- _Activity_: Give the data below again exactly as written, but without the pictures.

------------------------------------

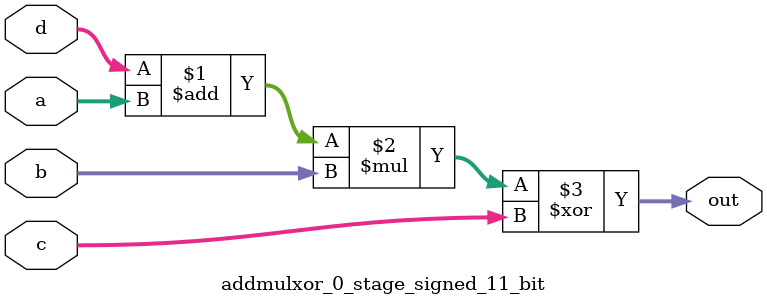
<source format=sv>
(* use_dsp = "yes" *) module addmulxor_0_stage_signed_11_bit(
	input signed [10:0] a,
	input signed [10:0] b,
	input signed [10:0] c,
	input signed [10:0] d,
	output [10:0] out
	);

	assign out = ((d + a) * b) ^ c;
endmodule

</source>
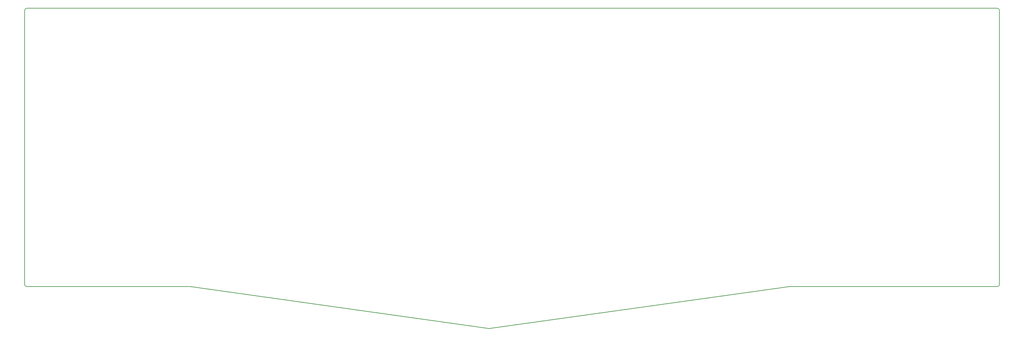
<source format=gbr>
%TF.GenerationSoftware,KiCad,Pcbnew,(5.99.0-9176-ga1730d51ff)*%
%TF.CreationDate,2021-03-15T21:55:54-05:00*%
%TF.ProjectId,Back Plate,4261636b-2050-46c6-9174-652e6b696361,rev?*%
%TF.SameCoordinates,Original*%
%TF.FileFunction,Profile,NP*%
%FSLAX46Y46*%
G04 Gerber Fmt 4.6, Leading zero omitted, Abs format (unit mm)*
G04 Created by KiCad (PCBNEW (5.99.0-9176-ga1730d51ff)) date 2021-03-15 21:55:54*
%MOMM*%
%LPD*%
G01*
G04 APERTURE LIST*
%TA.AperFunction,Profile*%
%ADD10C,0.200000*%
%TD*%
G04 APERTURE END LIST*
D10*
X65325803Y-79918539D02*
X335825803Y-79918539D01*
X336325802Y-80418540D02*
X336325803Y-156918139D01*
X277899394Y-157422981D02*
G75*
G02*
X277968803Y-157418140I69409J-495157D01*
G01*
X110823902Y-157418138D02*
G75*
G02*
X110893685Y-157423031I1J-500001D01*
G01*
X110823903Y-157418138D02*
X65325803Y-157418139D01*
X64825803Y-156918139D02*
X64825803Y-80418539D01*
X64825803Y-80418539D02*
G75*
G02*
X65325803Y-79918539I500000J0D01*
G01*
X194237212Y-169151298D02*
G75*
G02*
X194098020Y-169151245I-69409J495159D01*
G01*
X65325803Y-157418139D02*
G75*
G02*
X64825803Y-156918139I0J500000D01*
G01*
X335825804Y-79918540D02*
G75*
G02*
X336325802Y-80418540I-1J-499999D01*
G01*
X335825803Y-157418139D02*
X277968803Y-157418140D01*
X277899393Y-157422981D02*
X194237212Y-169151297D01*
X336325803Y-156918139D02*
G75*
G02*
X335825803Y-157418139I-500000J0D01*
G01*
X194098020Y-169151245D02*
X110893685Y-157423031D01*
M02*

</source>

------------------------------------

- _Completed task_:
<source format=sv>
(* use_dsp = "yes" *) module addmulxor_0_stage_signed_11_bit(
	input signed [10:0] a,
	input signed [10:0] b,
	input signed [10:0] c,
	input signed [10:0] d,
	output [10:0] out
	);

	assign out = ((d + a) * b) ^ c;
endmodule

</source>
<source format=gbr>
%TF.GenerationSoftware,KiCad,Pcbnew,(5.99.0-9176-ga1730d51ff)*%
%TF.CreationDate,2021-03-15T21:55:54-05:00*%
%TF.ProjectId,Back Plate,4261636b-2050-46c6-9174-652e6b696361,rev?*%
%TF.SameCoordinates,Original*%
%TF.FileFunction,Profile,NP*%
%FSLAX46Y46*%
G04 Gerber Fmt 4.6, Leading zero omitted, Abs format (unit mm)*
G04 Created by KiCad (PCBNEW (5.99.0-9176-ga1730d51ff)) date 2021-03-15 21:55:54*
%MOMM*%
%LPD*%
G01*
G04 APERTURE LIST*
%TA.AperFunction,Profile*%
%ADD10C,0.200000*%
%TD*%
G04 APERTURE END LIST*
D10*
X65325803Y-79918539D02*
X335825803Y-79918539D01*
X336325802Y-80418540D02*
X336325803Y-156918139D01*
X277899394Y-157422981D02*
G75*
G02*
X277968803Y-157418140I69409J-495157D01*
G01*
X110823902Y-157418138D02*
G75*
G02*
X110893685Y-157423031I1J-500001D01*
G01*
X110823903Y-157418138D02*
X65325803Y-157418139D01*
X64825803Y-156918139D02*
X64825803Y-80418539D01*
X64825803Y-80418539D02*
G75*
G02*
X65325803Y-79918539I500000J0D01*
G01*
X194237212Y-169151298D02*
G75*
G02*
X194098020Y-169151245I-69409J495159D01*
G01*
X65325803Y-157418139D02*
G75*
G02*
X64825803Y-156918139I0J500000D01*
G01*
X335825804Y-79918540D02*
G75*
G02*
X336325802Y-80418540I-1J-499999D01*
G01*
X335825803Y-157418139D02*
X277968803Y-157418140D01*
X277899393Y-157422981D02*
X194237212Y-169151297D01*
X336325803Y-156918139D02*
G75*
G02*
X335825803Y-157418139I-500000J0D01*
G01*
X194098020Y-169151245D02*
X110893685Y-157423031D01*
M02*

</source>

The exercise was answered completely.